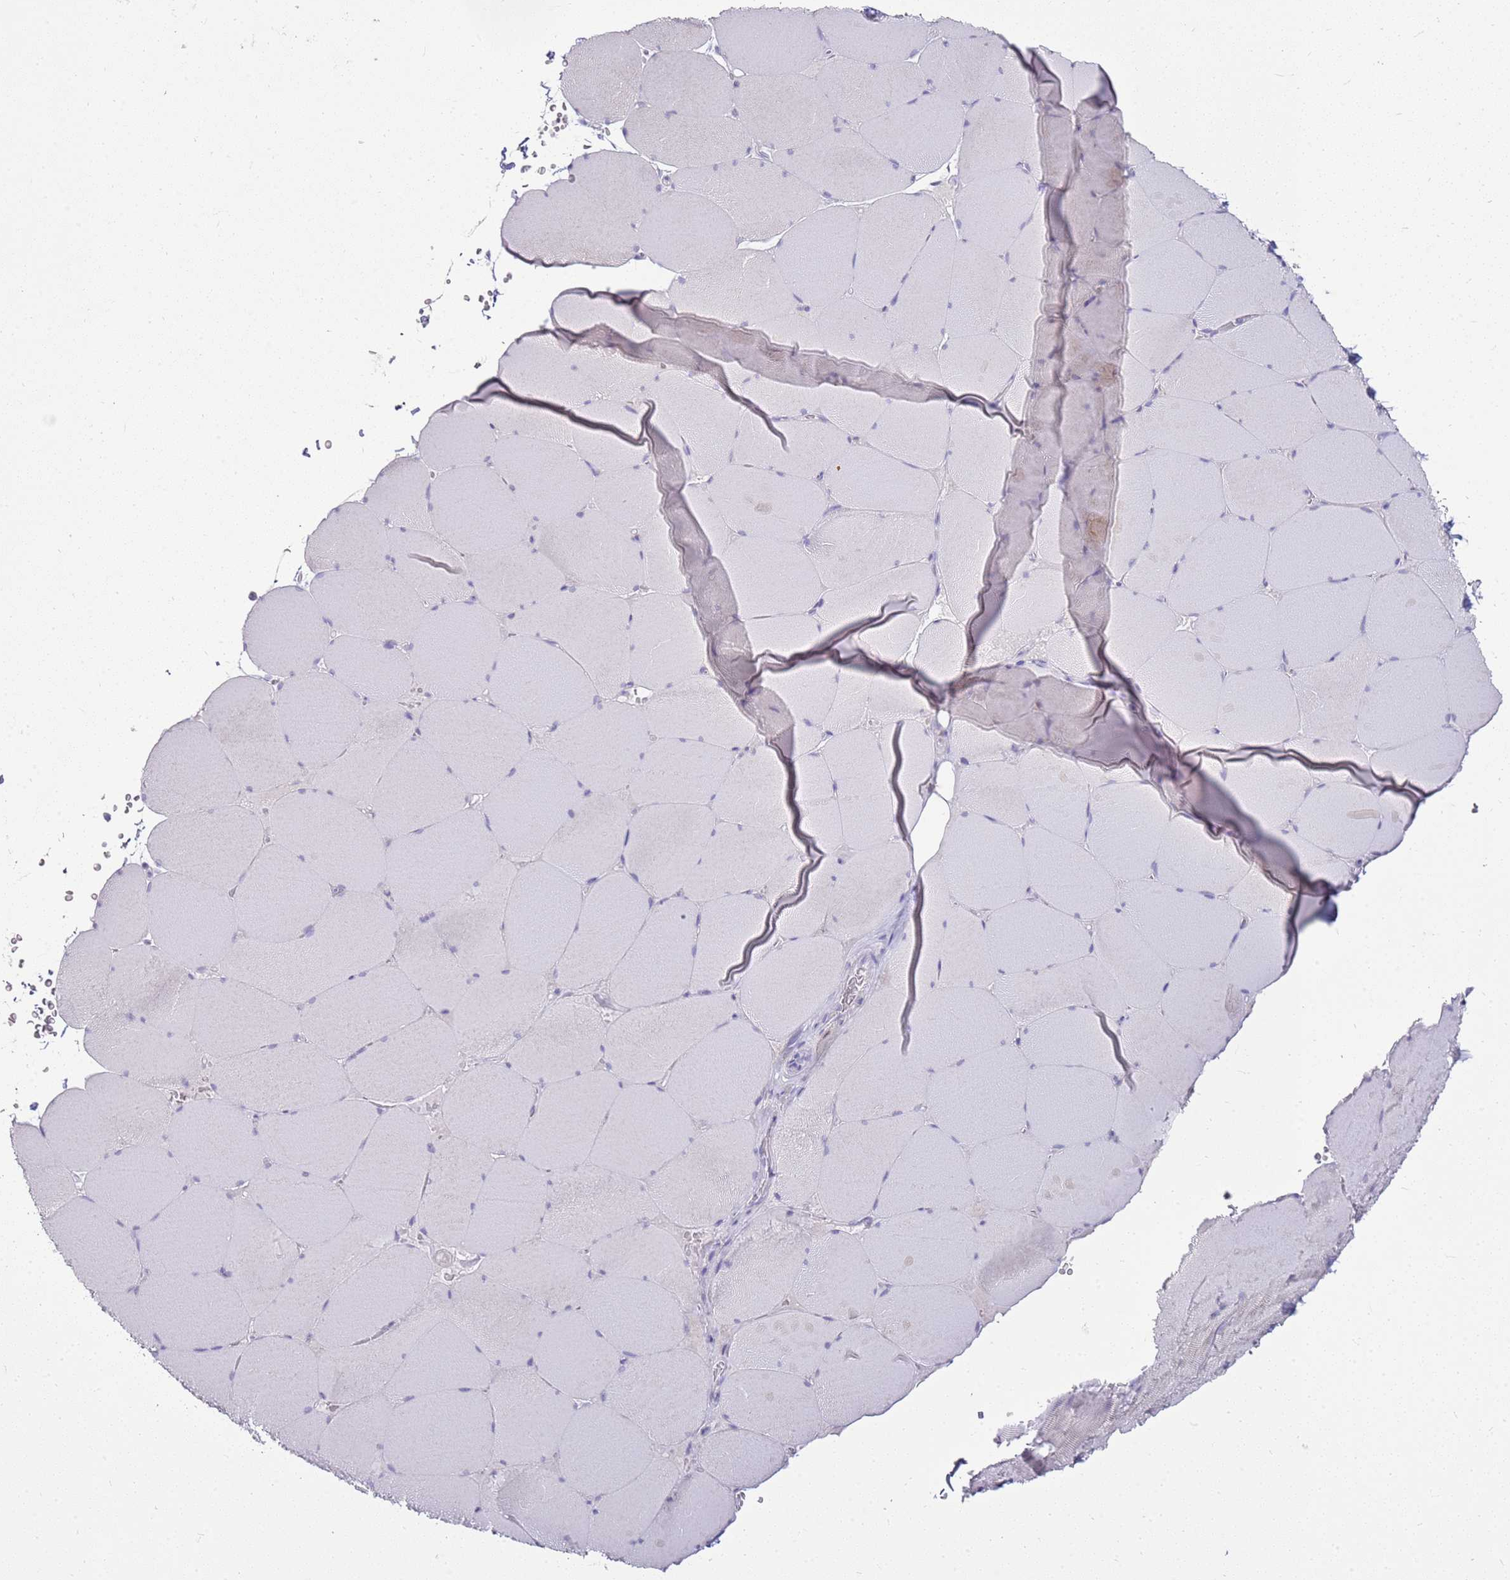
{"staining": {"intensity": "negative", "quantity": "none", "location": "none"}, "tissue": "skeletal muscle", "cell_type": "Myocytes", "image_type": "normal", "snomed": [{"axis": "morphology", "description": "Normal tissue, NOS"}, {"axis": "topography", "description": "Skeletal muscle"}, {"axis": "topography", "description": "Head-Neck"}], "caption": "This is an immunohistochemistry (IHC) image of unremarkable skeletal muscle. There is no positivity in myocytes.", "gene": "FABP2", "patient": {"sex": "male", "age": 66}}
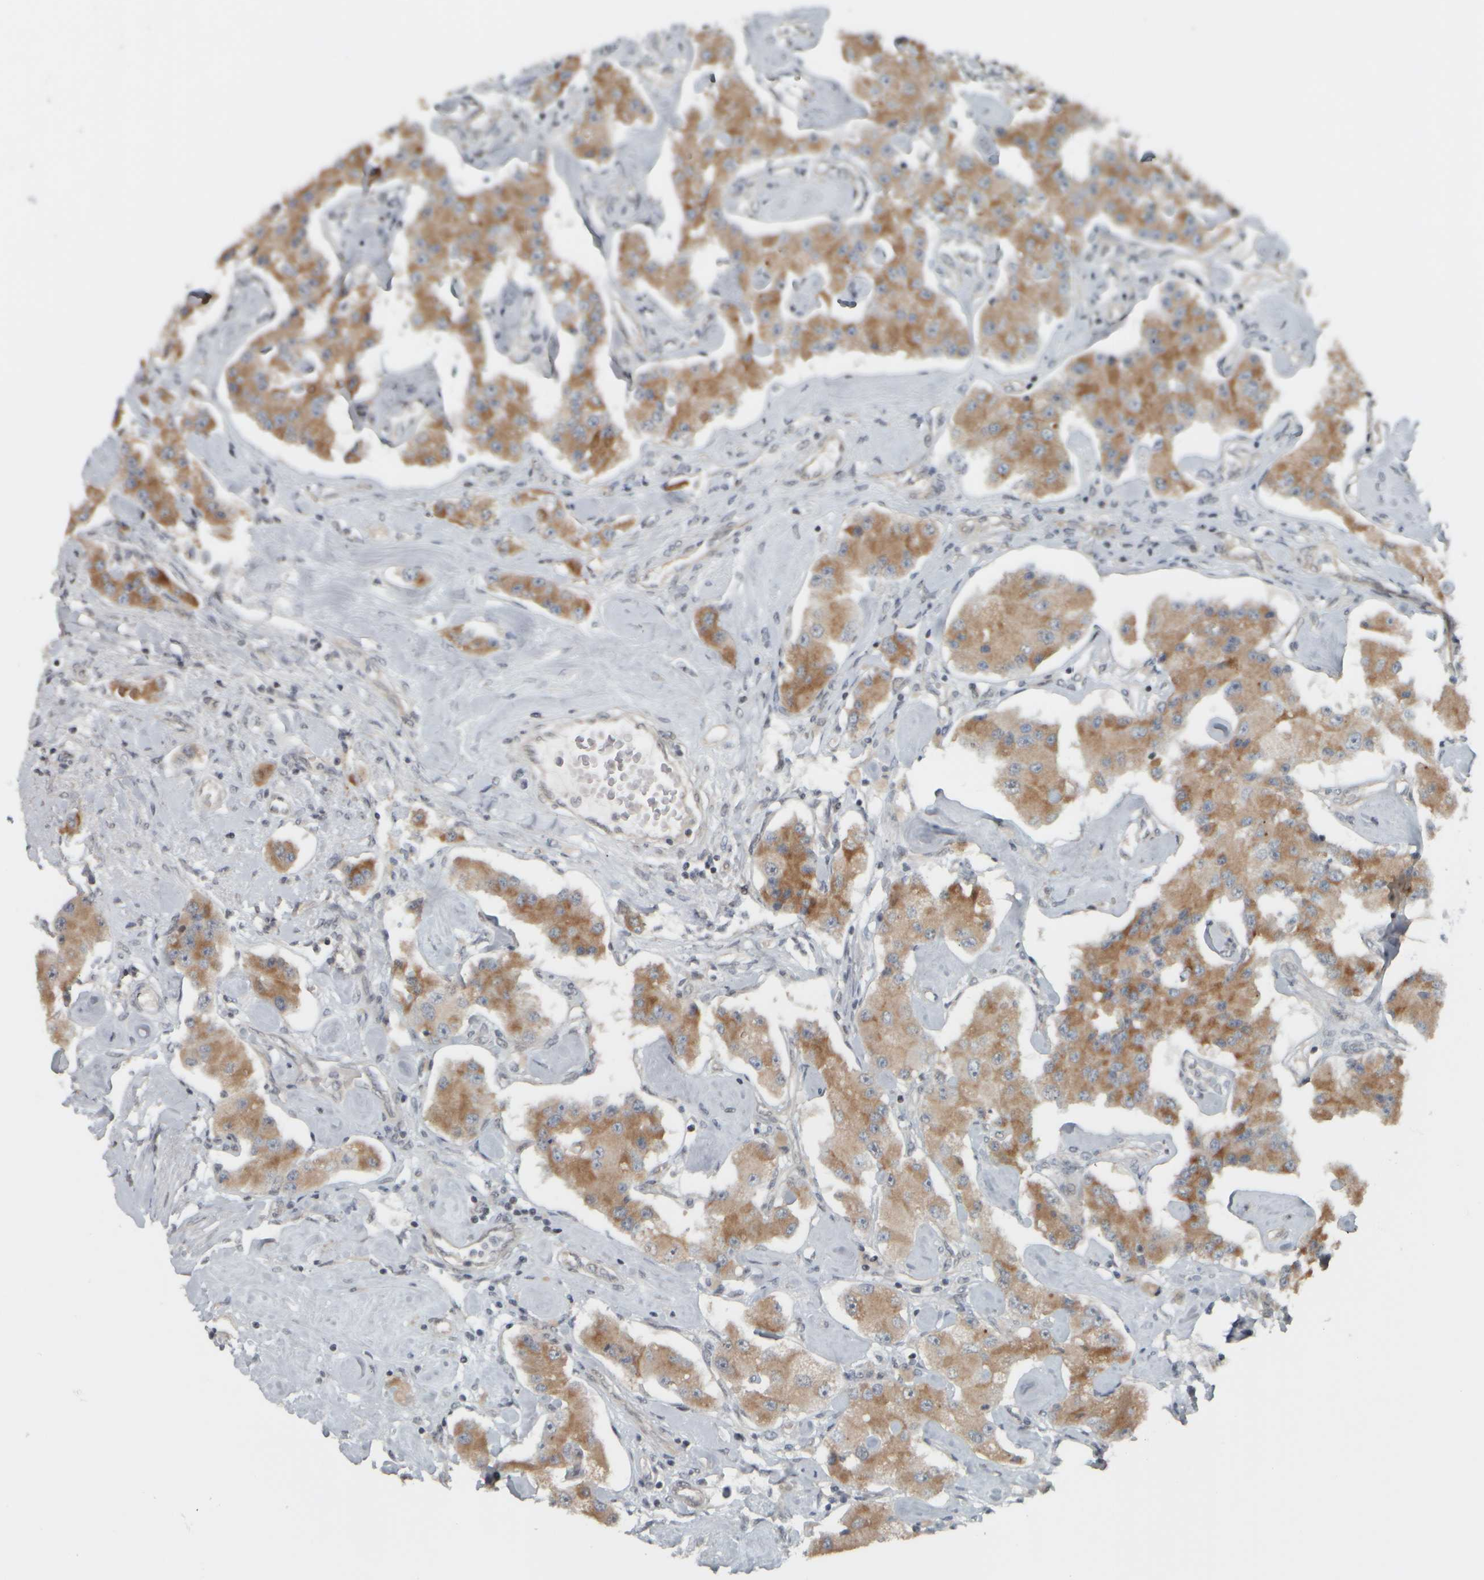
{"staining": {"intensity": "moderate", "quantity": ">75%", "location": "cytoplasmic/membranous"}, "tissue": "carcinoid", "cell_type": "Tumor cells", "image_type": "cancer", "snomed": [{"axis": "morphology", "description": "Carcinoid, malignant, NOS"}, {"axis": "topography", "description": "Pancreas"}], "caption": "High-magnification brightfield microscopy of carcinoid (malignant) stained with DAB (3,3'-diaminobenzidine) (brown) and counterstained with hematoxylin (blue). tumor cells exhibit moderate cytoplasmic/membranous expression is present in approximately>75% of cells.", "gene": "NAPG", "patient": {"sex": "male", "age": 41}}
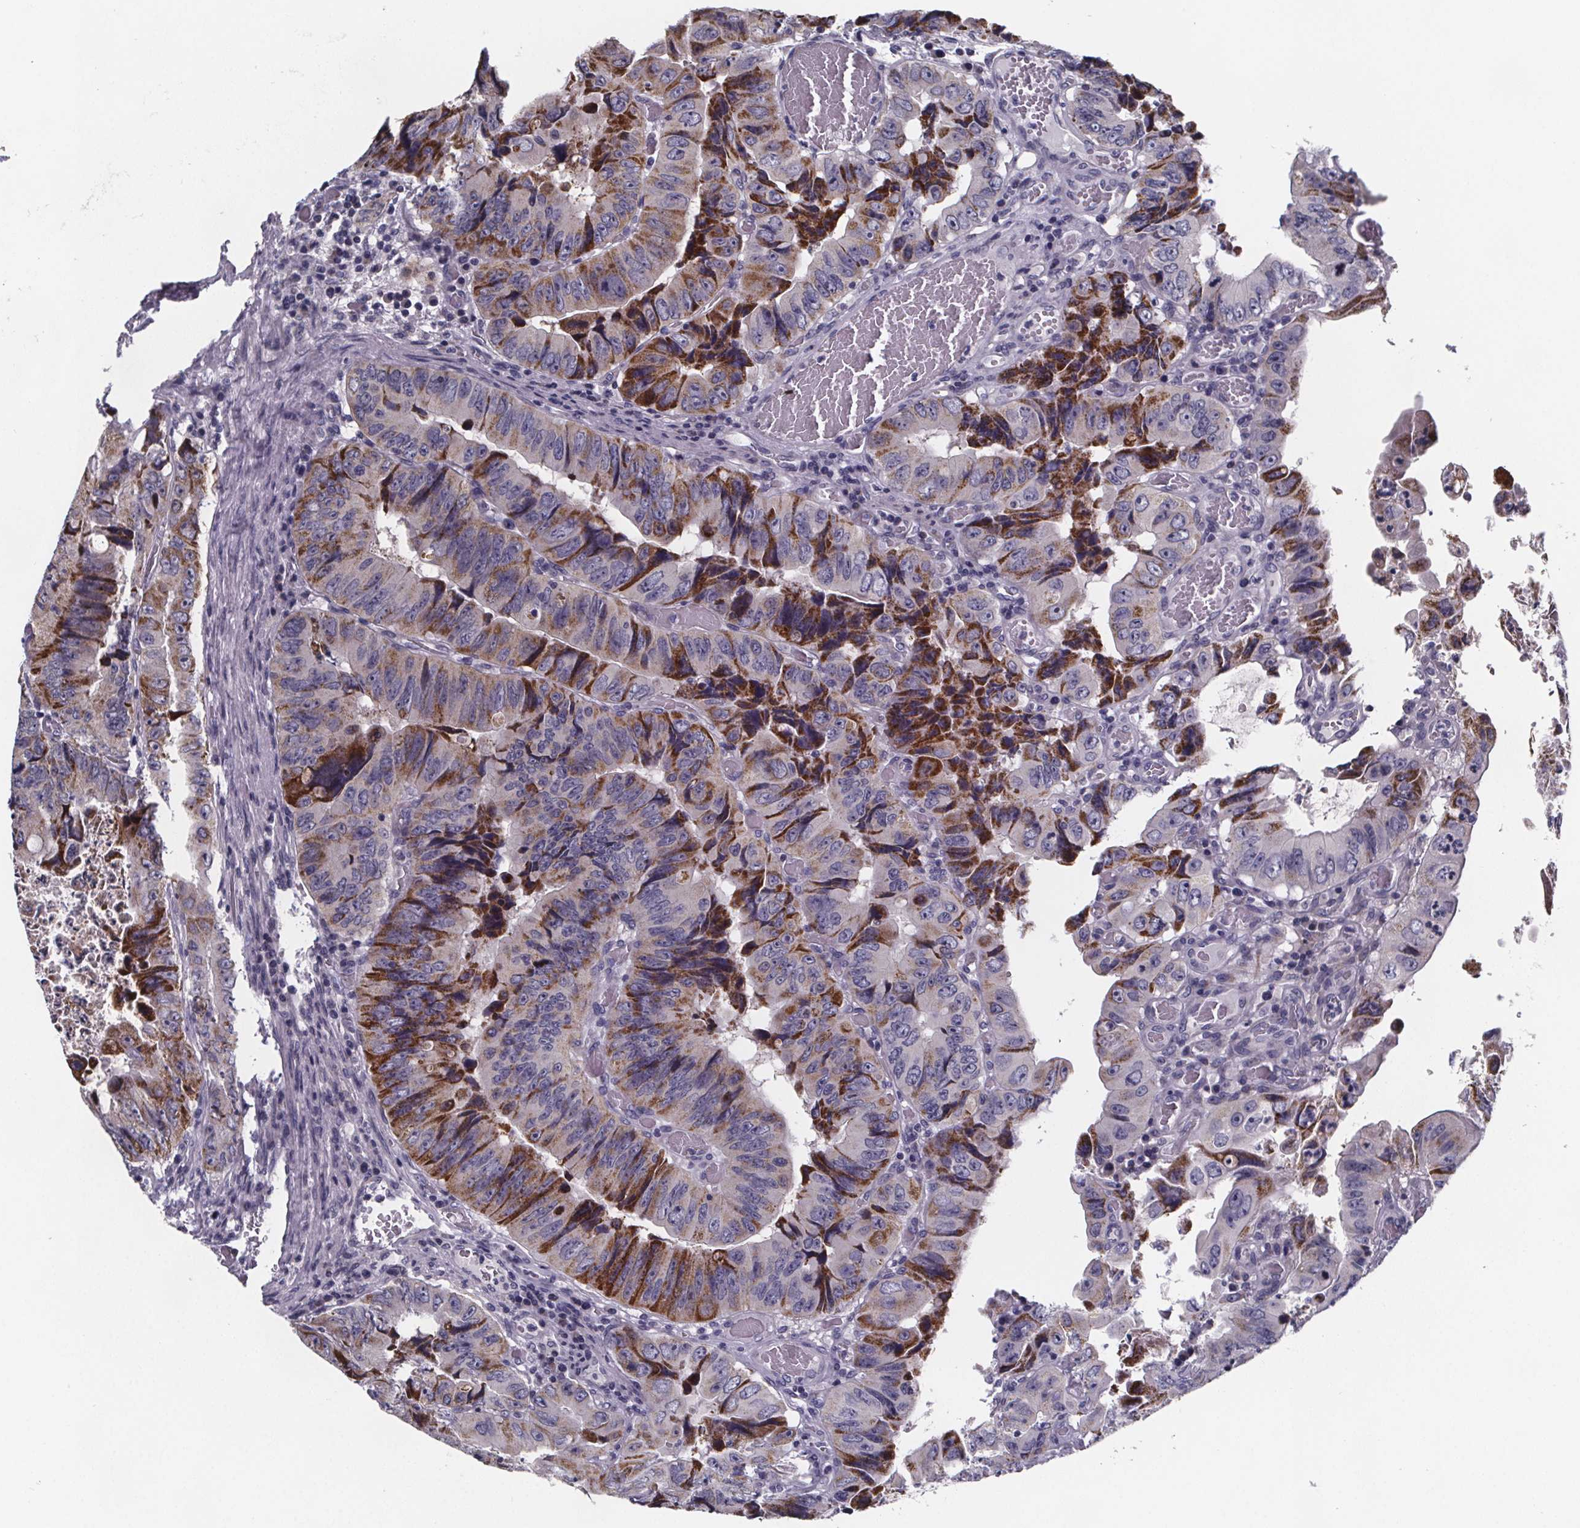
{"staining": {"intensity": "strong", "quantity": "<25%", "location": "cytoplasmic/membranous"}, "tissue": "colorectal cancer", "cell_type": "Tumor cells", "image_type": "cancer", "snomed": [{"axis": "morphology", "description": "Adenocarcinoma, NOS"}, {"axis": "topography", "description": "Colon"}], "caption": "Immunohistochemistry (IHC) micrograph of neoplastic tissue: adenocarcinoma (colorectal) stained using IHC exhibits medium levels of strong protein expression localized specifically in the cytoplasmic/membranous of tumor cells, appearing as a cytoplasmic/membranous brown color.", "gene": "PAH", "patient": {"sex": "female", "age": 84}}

**Exercise objective:** The answer must be a single number: the count of lines in the data that include the word "tumor".

**Solution for this task:** 2